“Human beings still have problems in life—we get cancer, we get divorced, we have workplace accidents,” Miller said. “In different situations we seek and heal through different kinds of help and services. Sometimes it’s a medical service, sometimes it’s just a friend to cry on their shoulder, and other times there’s a spiritual dimension to it.”
For many people, particularly in the United States, religious leaders and institutions often offer that support structure. For those who don’t have that kind of independent community, work is a logical place to look for help—and some employers seem to be recognizing that. As Miller put it in a 2013 paper, “Due to people not having sufficient social support networks, whether at church, in the family, or community, it has become necessary for the work organization to become the new community.”
It’s hard to know just how many workplace chaplains are employed around the U.S., partly because many of them work at privately owned, small- or medium-sized businesses. It’s not just an American phenomenon—Miller has studied initiatives in the U.K., Germany, Switzerland, Australia, and Hong Kong. Many programs are contracted out through non-profit organizations such as Marketplace Ministries, a global, Protestant non-profit that claims to be the largest provider of workplace-chaplaincy services in the U.S. According to its CEO, Doug Fagerstrom, the organization added more new companies to its roster in 2015 than ever before.
Tyson Foods is a rare example of a publicly traded company that runs its own in-house chaplaincy program, which was started 16 years ago and was recently featured in a documentary on PBS. According to Miller’s research, Tyson Foods “is the largest known private-sector corporate-chaplaincy program,” with more than 115 chaplains based in different factories around the country. Company-wide, this works out to roughly one chaplain on staff for every 1,000 Tyson employees.

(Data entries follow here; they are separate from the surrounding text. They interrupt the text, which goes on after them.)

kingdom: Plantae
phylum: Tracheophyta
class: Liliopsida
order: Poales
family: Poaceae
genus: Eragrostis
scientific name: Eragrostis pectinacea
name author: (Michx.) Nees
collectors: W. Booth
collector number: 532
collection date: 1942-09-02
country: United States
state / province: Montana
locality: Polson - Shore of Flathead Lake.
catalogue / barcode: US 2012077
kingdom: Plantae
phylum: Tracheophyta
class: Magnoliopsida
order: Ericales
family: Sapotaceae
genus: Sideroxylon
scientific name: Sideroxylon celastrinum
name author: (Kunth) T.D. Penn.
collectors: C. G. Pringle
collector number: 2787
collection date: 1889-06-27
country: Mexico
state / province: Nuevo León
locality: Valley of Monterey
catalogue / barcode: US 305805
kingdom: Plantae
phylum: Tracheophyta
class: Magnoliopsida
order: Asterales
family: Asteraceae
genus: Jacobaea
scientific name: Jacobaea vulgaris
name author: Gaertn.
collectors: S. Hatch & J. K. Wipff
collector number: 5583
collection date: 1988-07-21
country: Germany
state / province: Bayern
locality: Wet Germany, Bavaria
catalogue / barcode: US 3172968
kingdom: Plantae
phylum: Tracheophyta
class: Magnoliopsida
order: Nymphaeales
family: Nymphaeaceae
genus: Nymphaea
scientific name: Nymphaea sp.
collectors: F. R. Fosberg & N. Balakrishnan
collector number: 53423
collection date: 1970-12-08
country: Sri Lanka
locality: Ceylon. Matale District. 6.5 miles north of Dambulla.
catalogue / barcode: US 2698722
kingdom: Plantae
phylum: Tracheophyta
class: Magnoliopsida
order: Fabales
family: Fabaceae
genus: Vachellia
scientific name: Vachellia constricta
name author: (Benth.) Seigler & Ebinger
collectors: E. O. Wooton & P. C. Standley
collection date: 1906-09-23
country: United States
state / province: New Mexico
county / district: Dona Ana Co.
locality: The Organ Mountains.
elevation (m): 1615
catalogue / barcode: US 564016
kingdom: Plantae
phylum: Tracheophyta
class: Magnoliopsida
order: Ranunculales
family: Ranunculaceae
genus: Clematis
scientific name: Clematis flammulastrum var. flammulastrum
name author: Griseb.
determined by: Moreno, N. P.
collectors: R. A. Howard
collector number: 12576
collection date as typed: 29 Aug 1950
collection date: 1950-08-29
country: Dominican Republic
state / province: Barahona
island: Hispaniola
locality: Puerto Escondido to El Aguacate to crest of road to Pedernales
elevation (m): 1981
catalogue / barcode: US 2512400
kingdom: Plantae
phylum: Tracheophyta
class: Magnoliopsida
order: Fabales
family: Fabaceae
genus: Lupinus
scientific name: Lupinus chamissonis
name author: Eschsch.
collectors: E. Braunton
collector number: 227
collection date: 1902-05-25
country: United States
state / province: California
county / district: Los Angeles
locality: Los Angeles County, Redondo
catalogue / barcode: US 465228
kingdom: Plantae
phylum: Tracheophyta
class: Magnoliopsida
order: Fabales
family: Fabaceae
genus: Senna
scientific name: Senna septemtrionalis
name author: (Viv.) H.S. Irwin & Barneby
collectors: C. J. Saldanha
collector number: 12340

“When I first started here, John Tyson said something to me,” said Mike Tarvin, a former military chaplain who directs chaplaincy services at the company. “He wanted people to be able to bring their whole selves to work. We provide our team members at Tyson Foods an opportunity to bring that whole self, including that spiritual side, and not [feel] like that they have to check that at the door.”
Being able to bring one’s “whole self” to work, though, often depends on whether it’s convenient for employers to accommodate that “whole self.” Especially in factory settings, workers often come from a wide range of religious and cultural backgrounds. This can lead to conflict: In December, for example, a company called Cargill Meat Solutions fired roughly 190 Muslim immigrants from Somalia after they protested the company’s break policies, which affected workday prayer time. Or, to take a case from retail: Samantha Elauf, a Muslim teen, was turned down for a job at Abercrombie because of her headscarf. In June, the U.S. Supreme Court ruled nearly unanimously that the company had discriminated against her.